Fragmento del documento>

* * *

Efectivamente. Es así. Hace meses que no publicaba nada en este blog. Y ahora, con el nuevo año, esto renace de sus frías cenizas como una especie de fénix raro. Pues sí.
Y no voy a poner excusas, ni voy a pedir disculpas ni voy a hacer promesas.
Aunque lo cierto es que dejé de escribir en el blog porque no me daba la vida y me acordaba mucho de mi (seis) lectores fieles y pensaba ohmaigosh cómo les puedo estar haciendo esto y lo siento mucho pero este año va a ser diferente porque voy a escribir todas las semanas.
Je.
Pero ojo, me ha costado volver pero vengo con reflexión potente: esto se acaba, Mari Carmen.
Pensando muuuy fuerte. Photo by Ben White on Unsplash
Me refiero al sistema educativo español como lo conocemos. Me explico.
Otros cursos vemos a cientos de profes ya en agosto publicando cosas en Twitter, compartiendo ideas para el curso, hablando de ilusión, de un año nuevo, de retos… Y eso está muy bien.

* * *

Qué hacer>
A - Reproduce sin cambios el tramo de la entrada del blog que va desde "Aunque lo cierto" hasta "conocemos. Me explico.".
B - Indica cuántas líneas del listado contienen la cadena "position". Responde solo con el número.

Registros del conjunto de datos>

* * *

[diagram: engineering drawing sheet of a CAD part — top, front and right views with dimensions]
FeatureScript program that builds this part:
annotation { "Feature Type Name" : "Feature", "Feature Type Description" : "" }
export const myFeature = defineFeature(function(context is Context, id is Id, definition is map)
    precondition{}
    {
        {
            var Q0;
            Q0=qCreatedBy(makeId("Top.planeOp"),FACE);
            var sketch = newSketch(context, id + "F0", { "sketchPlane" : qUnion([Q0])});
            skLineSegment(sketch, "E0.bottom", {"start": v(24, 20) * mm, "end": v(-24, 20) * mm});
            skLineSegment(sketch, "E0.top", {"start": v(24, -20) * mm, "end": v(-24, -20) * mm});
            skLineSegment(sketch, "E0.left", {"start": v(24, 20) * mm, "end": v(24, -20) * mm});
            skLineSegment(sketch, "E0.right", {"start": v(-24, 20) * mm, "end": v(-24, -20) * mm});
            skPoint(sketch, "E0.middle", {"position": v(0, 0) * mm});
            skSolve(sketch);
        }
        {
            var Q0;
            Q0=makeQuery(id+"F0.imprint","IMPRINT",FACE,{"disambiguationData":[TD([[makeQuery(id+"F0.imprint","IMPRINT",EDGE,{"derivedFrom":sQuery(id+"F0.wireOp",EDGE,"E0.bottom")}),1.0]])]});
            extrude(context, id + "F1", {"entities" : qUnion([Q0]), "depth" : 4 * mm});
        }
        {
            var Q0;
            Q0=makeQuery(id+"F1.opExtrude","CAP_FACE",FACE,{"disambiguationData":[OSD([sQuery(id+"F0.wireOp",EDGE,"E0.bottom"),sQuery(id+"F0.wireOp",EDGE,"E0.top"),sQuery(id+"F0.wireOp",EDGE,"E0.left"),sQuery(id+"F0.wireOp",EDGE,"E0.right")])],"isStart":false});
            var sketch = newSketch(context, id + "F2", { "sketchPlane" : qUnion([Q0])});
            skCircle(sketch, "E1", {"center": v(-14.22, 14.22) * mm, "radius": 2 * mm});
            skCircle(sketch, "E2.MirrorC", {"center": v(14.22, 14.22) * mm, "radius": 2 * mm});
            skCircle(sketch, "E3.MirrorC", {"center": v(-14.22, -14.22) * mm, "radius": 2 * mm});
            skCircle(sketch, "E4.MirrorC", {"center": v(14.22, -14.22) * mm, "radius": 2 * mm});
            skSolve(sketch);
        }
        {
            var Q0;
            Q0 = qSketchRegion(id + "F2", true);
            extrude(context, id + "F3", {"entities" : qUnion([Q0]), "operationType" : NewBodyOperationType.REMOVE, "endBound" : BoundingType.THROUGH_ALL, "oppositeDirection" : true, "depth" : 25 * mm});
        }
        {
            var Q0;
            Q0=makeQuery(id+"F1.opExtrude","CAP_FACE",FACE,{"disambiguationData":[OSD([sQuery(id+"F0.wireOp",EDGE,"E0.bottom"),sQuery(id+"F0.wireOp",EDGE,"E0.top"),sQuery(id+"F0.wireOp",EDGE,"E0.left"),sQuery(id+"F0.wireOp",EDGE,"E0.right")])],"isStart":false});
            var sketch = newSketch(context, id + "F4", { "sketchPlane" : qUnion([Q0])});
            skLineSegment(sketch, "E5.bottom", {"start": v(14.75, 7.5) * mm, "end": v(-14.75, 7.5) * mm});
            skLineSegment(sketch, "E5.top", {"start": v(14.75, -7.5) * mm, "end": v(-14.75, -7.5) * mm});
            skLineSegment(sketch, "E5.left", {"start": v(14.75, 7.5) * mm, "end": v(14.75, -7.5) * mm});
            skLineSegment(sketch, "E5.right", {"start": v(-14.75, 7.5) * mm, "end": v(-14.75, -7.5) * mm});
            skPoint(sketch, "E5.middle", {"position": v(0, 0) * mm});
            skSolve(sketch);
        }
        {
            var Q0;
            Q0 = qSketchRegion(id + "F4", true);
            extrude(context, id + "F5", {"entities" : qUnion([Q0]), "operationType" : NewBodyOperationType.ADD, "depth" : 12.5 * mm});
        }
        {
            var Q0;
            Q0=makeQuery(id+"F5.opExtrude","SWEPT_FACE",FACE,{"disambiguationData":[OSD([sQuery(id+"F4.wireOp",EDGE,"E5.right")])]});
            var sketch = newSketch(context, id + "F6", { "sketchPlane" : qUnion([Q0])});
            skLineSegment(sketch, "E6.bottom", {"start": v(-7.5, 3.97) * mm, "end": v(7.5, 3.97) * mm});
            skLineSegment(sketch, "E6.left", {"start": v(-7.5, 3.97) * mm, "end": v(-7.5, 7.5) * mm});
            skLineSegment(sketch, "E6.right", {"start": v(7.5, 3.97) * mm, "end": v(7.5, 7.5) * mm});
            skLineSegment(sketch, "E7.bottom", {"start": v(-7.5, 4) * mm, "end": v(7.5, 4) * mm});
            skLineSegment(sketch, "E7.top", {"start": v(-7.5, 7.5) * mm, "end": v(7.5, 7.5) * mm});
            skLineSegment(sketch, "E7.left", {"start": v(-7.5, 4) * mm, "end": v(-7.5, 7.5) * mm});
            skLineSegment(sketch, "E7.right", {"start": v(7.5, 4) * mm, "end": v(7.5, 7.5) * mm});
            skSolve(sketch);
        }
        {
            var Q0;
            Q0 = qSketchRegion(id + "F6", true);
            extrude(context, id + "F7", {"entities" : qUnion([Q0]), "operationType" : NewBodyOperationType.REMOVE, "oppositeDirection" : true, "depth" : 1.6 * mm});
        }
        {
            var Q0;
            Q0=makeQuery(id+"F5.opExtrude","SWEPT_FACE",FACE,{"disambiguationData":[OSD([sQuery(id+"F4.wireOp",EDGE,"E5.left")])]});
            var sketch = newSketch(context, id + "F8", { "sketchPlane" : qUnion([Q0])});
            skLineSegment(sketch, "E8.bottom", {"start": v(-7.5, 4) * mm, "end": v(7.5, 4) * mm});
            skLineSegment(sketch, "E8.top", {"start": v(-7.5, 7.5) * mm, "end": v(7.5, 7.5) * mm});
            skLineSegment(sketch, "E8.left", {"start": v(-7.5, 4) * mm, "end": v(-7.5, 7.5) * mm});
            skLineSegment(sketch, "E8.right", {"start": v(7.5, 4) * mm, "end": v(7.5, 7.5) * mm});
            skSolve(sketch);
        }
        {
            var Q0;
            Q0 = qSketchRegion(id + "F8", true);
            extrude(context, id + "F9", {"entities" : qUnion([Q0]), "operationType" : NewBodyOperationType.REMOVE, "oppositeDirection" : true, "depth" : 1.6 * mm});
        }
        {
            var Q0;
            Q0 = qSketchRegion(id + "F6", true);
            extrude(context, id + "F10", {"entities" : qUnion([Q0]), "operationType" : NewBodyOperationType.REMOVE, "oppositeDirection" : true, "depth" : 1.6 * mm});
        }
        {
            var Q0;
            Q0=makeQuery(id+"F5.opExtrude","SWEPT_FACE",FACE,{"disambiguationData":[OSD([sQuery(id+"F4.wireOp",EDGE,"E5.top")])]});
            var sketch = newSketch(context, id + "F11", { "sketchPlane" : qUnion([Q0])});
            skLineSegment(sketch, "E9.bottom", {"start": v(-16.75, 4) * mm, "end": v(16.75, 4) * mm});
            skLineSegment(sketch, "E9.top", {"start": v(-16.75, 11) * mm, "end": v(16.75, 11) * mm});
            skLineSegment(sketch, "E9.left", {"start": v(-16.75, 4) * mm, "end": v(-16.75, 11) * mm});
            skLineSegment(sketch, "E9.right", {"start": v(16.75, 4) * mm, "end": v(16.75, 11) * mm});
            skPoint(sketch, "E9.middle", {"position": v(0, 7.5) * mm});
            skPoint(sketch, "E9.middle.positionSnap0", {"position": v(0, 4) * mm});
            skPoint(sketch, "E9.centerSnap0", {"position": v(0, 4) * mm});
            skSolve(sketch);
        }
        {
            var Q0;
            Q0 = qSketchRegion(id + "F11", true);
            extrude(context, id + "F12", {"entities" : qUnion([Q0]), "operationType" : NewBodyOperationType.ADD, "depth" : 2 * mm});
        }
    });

* * *

Resultados>
A -
Aunque lo cierto es que dejé de escribir en el blog porque no me daba la vida y me acordaba mucho de mi (seis) lectores fieles y pensaba ohmaigosh cómo les puedo estar haciendo esto y lo siento mucho pero este año va a ser diferente porque voy a escribir todas las semanas.
Je.
Pero ojo, me ha costado volver pero vengo con reflexión potente: esto se acaba, Mari Carmen.
Pensando muuuy fuerte. Photo by Ben White on Unsplash
Me refiero al sistema educativo español como lo conocemos. Me explico.

B - 5